Seit 2008 erbringen die Einwohnergemeinden im Kanton Solothurn ihre Aufgaben der Sozialhilfe und des Kindes- und Erwachsenenschutzes in Sozialregionen. Die bisherigen Erfahrungen aus dem Vollzug sowie neue Anforderungen an die Sozialhilfe erfordern verschiedene gesetzliche Anpassungen. Eine Arbeitsgruppe mit Vertreterinnen und Vertretern des kantonalen Amtes für Gesellschaft und Soziales, der Einwohnergemeinden und der Sozialregionen hat hierzu Vorschläge erarbeitet. Der Regierungsrat hat die Gesetzesrevision nun in die Vernehmlassung geschickt.
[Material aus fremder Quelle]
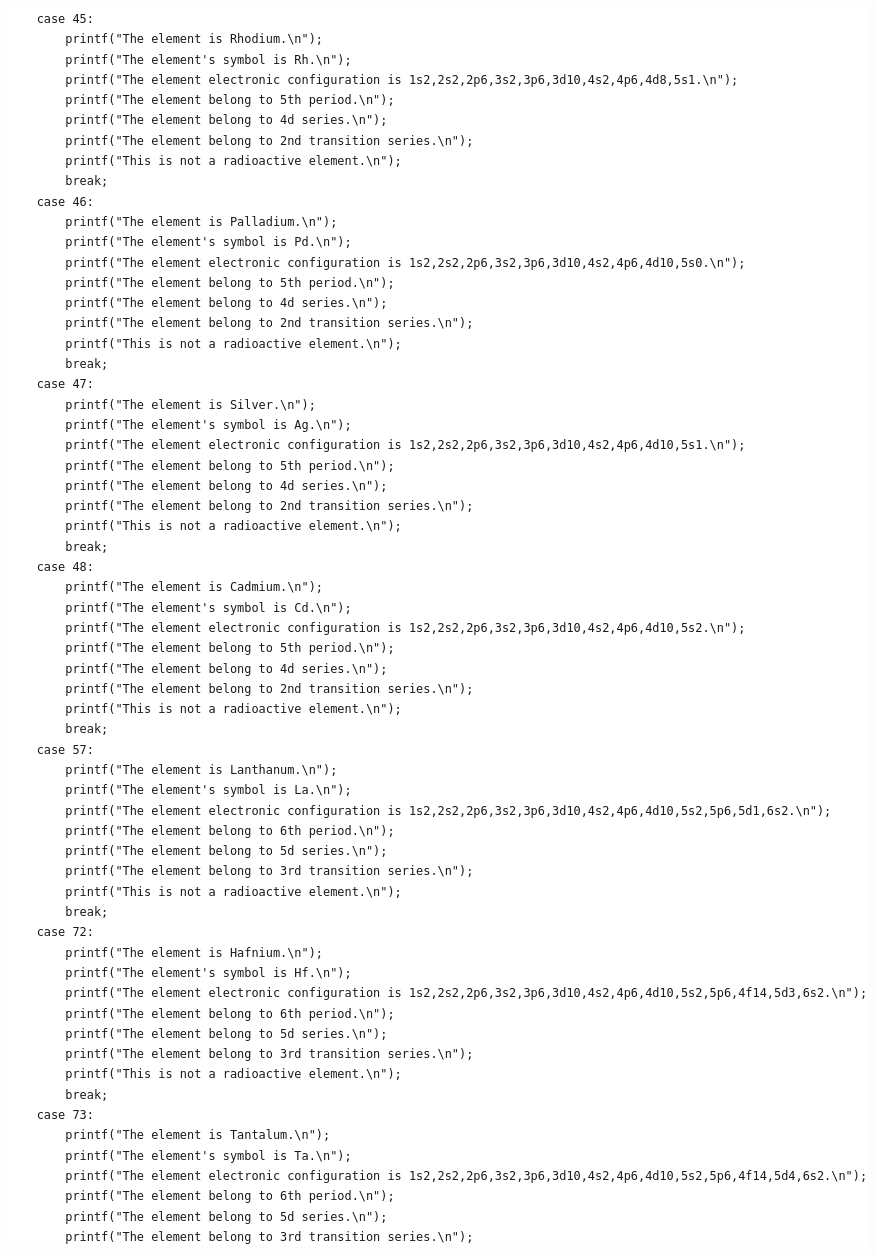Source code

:        case 45:
            printf("The element is Rhodium.\n");
            printf("The element's symbol is Rh.\n");
            printf("The element electronic configuration is 1s2,2s2,2p6,3s2,3p6,3d10,4s2,4p6,4d8,5s1.\n");
            printf("The element belong to 5th period.\n");
            printf("The element belong to 4d series.\n");
            printf("The element belong to 2nd transition series.\n");
            printf("This is not a radioactive element.\n");
            break;
        case 46:
            printf("The element is Palladium.\n");
            printf("The element's symbol is Pd.\n");
            printf("The element electronic configuration is 1s2,2s2,2p6,3s2,3p6,3d10,4s2,4p6,4d10,5s0.\n");
            printf("The element belong to 5th period.\n");
            printf("The element belong to 4d series.\n");
            printf("The element belong to 2nd transition series.\n");
            printf("This is not a radioactive element.\n");
            break;
        case 47:
            printf("The element is Silver.\n");
            printf("The element's symbol is Ag.\n");
            printf("The element electronic configuration is 1s2,2s2,2p6,3s2,3p6,3d10,4s2,4p6,4d10,5s1.\n");
            printf("The element belong to 5th period.\n");
            printf("The element belong to 4d series.\n");
            printf("The element belong to 2nd transition series.\n");
            printf("This is not a radioactive element.\n");
            break;
        case 48:
            printf("The element is Cadmium.\n");
            printf("The element's symbol is Cd.\n");
            printf("The element electronic configuration is 1s2,2s2,2p6,3s2,3p6,3d10,4s2,4p6,4d10,5s2.\n");
            printf("The element belong to 5th period.\n");
            printf("The element belong to 4d series.\n");
            printf("The element belong to 2nd transition series.\n");
            printf("This is not a radioactive element.\n");
            break;
        case 57:
            printf("The element is Lanthanum.\n");
            printf("The element's symbol is La.\n");
            printf("The element electronic configuration is 1s2,2s2,2p6,3s2,3p6,3d10,4s2,4p6,4d10,5s2,5p6,5d1,6s2.\n");
            printf("The element belong to 6th period.\n");
            printf("The element belong to 5d series.\n");
            printf("The element belong to 3rd transition series.\n");
            printf("This is not a radioactive element.\n");
            break;
        case 72:
            printf("The element is Hafnium.\n");
            printf("The element's symbol is Hf.\n");
            printf("The element electronic configuration is 1s2,2s2,2p6,3s2,3p6,3d10,4s2,4p6,4d10,5s2,5p6,4f14,5d3,6s2.\n");
            printf("The element belong to 6th period.\n");
            printf("The element belong to 5d series.\n");
            printf("The element belong to 3rd transition series.\n");
            printf("This is not a radioactive element.\n");
            break;
        case 73:
            printf("The element is Tantalum.\n");
            printf("The element's symbol is Ta.\n");
            printf("The element electronic configuration is 1s2,2s2,2p6,3s2,3p6,3d10,4s2,4p6,4d10,5s2,5p6,4f14,5d4,6s2.\n");
            printf("The element belong to 6th period.\n");
            printf("The element belong to 5d series.\n");
            printf("The element belong to 3rd transition series.\n");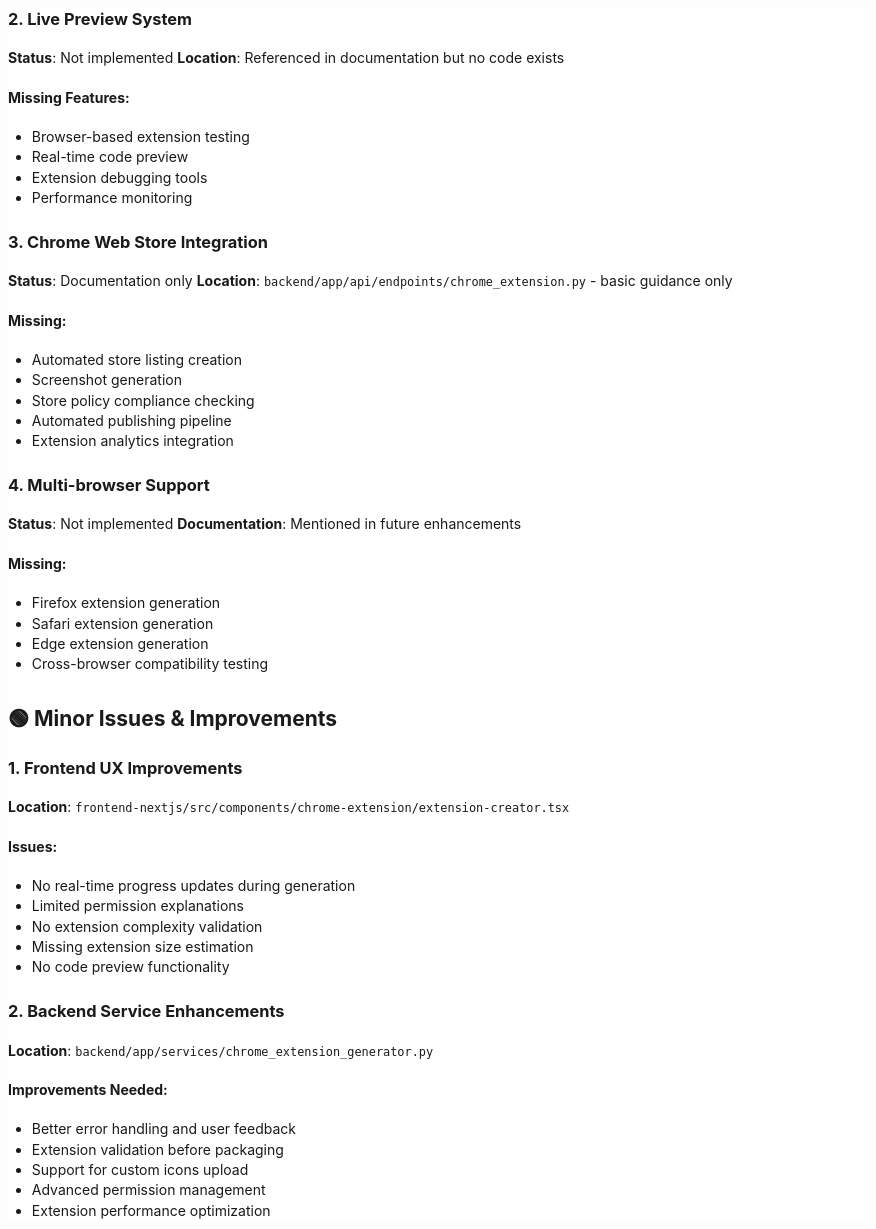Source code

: ### 2. Live Preview System
**Status**: Not implemented
**Location**: Referenced in documentation but no code exists

#### Missing Features:
- Browser-based extension testing
- Real-time code preview
- Extension debugging tools
- Performance monitoring

### 3. Chrome Web Store Integration
**Status**: Documentation only
**Location**: `backend/app/api/endpoints/chrome_extension.py` - basic guidance only

#### Missing:
- Automated store listing creation
- Screenshot generation
- Store policy compliance checking
- Automated publishing pipeline
- Extension analytics integration

### 4. Multi-browser Support
**Status**: Not implemented
**Documentation**: Mentioned in future enhancements

#### Missing:
- Firefox extension generation
- Safari extension generation
- Edge extension generation
- Cross-browser compatibility testing

## 🟢 Minor Issues & Improvements

### 1. Frontend UX Improvements
**Location**: `frontend-nextjs/src/components/chrome-extension/extension-creator.tsx`

#### Issues:
- No real-time progress updates during generation
- Limited permission explanations
- No extension complexity validation
- Missing extension size estimation
- No code preview functionality

### 2. Backend Service Enhancements
**Location**: `backend/app/services/chrome_extension_generator.py`

#### Improvements Needed:
- Better error handling and user feedback
- Extension validation before packaging
- Support for custom icons upload
- Advanced permission management
- Extension performance optimization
Die Aufsicht über die Sozialregionen soll neu geregelt und künftig durch den Kanton wahrgenommen werden. Damit soll ein einheitlicher und qualitativ hochstehender Vollzug der Aufgaben sichergestellt werden. Vorgesehen sind zudem verschiedene strukturelle und organisatorische Anpassungen in den Sozialregionen. So soll der Regierungsrat künftig Vorgaben machen können, welche auf einen einheitlichen und effizienten Vollzug abzielen. Einwohnergemeinden und Kanton sind sich einig, dass die Anzahl der heute 13 Sozialregionen verringert werden soll, um eine weitergehende Professionalisierung und Harmonisierung anzustreben. Eine Sozialregion soll künftig mindestens 20'000 Einwohnerinnen und Einwohner umfassen. Heute liegt dieser Wert bei 12'000 Einwohnerinnen und Einwohnern. Weiter soll das Melde- und Abrechnungsverfahren in der Sozialhilfe vereinfacht werden. Risikobasierte Stichproben anstelle von umfassenden Prüfungen durch den Kanton sollen den administrativen Aufwand verringern. Bei unkorrekter Auszahlung von Sozialhilfeleistungen können künftig Leistungen aus dem Lastenausgleich ausgeschlossen werden. Diese Leistungen müssen von den fehlbaren Einwohnergemeinden getragen werden.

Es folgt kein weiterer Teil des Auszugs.